The best TV programming tipster I know was on the other end of the phone. She'd just made a discovery and was excited: "I've just seen the worst show on television. It's completely disgusting."
She was talking about "The Insider," the spinoff and fraternal twin of "Entertainment Tonight" that had just gone on the air as "E.T.'s" lead-in.
I wasn't sure I agreed back then. We're talking here about a landscape that, at the time, brought us "The Fear Factor" and worm-eating as a competitive sport (not to mention "The O'Reilly Factor" which, many would argue, involves a different form of competitive worm-eating).
I know what she meant, though.
As premature as it may have been, her instincts, as always, were golden. I agree with her completely now. "The Insider" is, indeed, nauseating.
Or rather, that whole hour of television which runs locally on Channel 2 after the "NBC Nightly News." It's all one big show, really, produced by the same people and sharing most of the same "stories." Pat O'Brien and Lara Spencer may host "The Insider" and Mary Hart and Mark Steines may do "Entertainment Tonight," but the two shows are a DNA-match and then some.

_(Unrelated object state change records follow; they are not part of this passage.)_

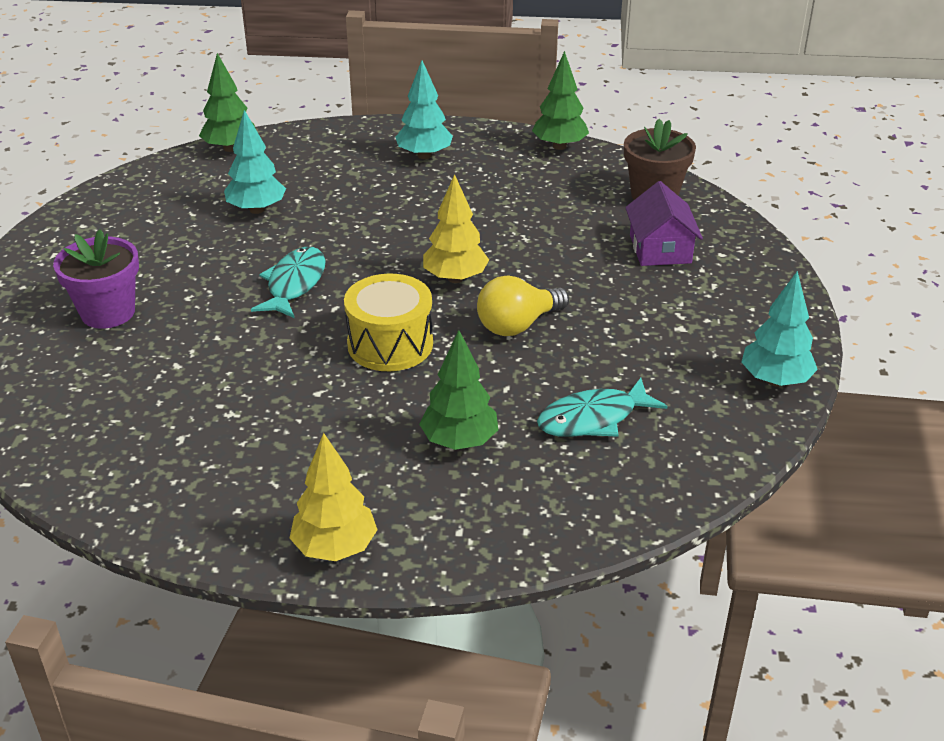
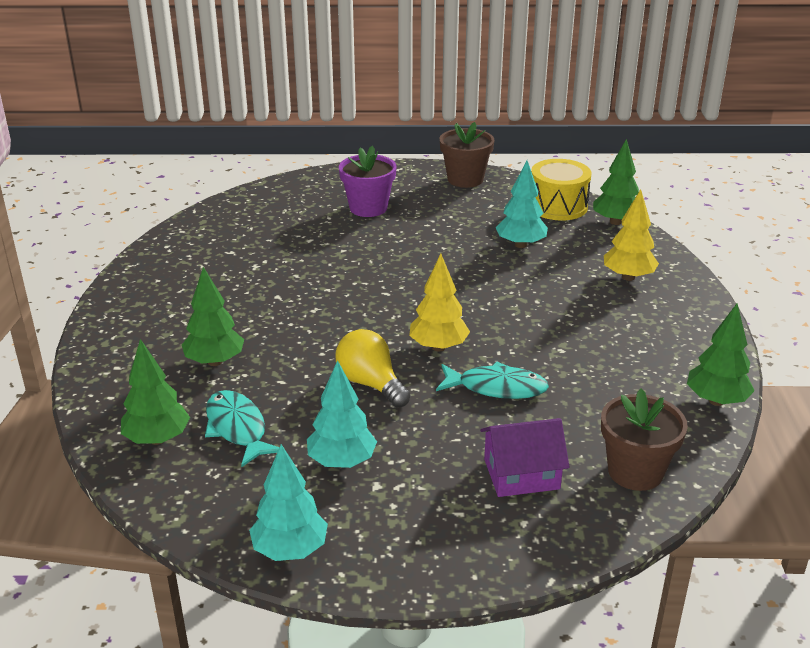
camera: 85 degrees right, 5 degrees down
turquoise fish [251,247,326,318] -> turquoise fish moved to [436,361,549,399]
yellow tree [290,433,378,561] -> yellow tree moved to [604,189,659,281]
yellow drum [344,274,433,371] -> yellow drum moved to [531,159,591,221]
turquoise tree [395,60,453,159] -> turquoise tree moved to [307,360,377,468]
none -> green tree [121,339,190,445]
none -> brown flower pot [439,122,494,188]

"Entertainment Tonight" is, in any case, virtually unrecognizable from the innocent show it was when it first went on the air.
It has been hopelessly slimed by its new fraternal twin. Both are now one big hour of sleaze and promotion, a weird and distinctly American blend of supermarket tabloid freakishness and showbiz hype. Call it "Hollywood Sideshow -- The P. T. Barnum Hour."
It isn't just that in the current world of infotainment, the state of Britney Spears' undies is considered big news. That's just a flagrant example of Murdochism -- in which the Rupert's-eye-view of celebrity has now become everyone's vantage point. And that, too, has a kind of sick innocence to it.
It was the nightly Sweeps Weeks exploitation of Anna Nicole Smith, a protoplasmic creature whose epidermis varies wildly from the erotic to the fulsome but whose demeanor remains a steady demonstration of brain damage when she talks. Whether it's organic or pharmacological in origin, her difficulties forming words and sentences are not the stuff of TV interviews or behind-the-scenes footage, especially not spread out nightly over several weeks after the mysterious accidental death of her 20-year-old son Daniel (which virtually coincided with her giving birth).
Anna Nicole Smith is a nightly subject only to those who have lost both the ability to pity and the ability to figure out what might actually matter.
She is a sideshow grotesque -- Exhibit A in the ruthless Barnumization of Infotainment USA. But then if you watch a full hour of "Hollywood Sideshow" for a couple of weeks running, you will encounter endless stories about bulimia, anorexia, people weighing 1,000 pounds, hideously botched plastic surgeries, all manner of unsightly things presented with the pretense of compassion and not-so-secret relish.
We're not even talking here about drop-dead gorgeous babe Vanessa Minnillo doing a "fat like me" segment and donning a fatsuit for "E.T." to present to us the "sensitive" issue of anti-fat discrimination.
In fact, if you spend a few full hours watching "Hollywood Sideshow," the openly tabloid show "Inside Edition" across the dial starts looking like Ed Murrow and Fred Friendly's "See It Now" in comparison. As P.T. Barnum always said "there's a sucker born every minute."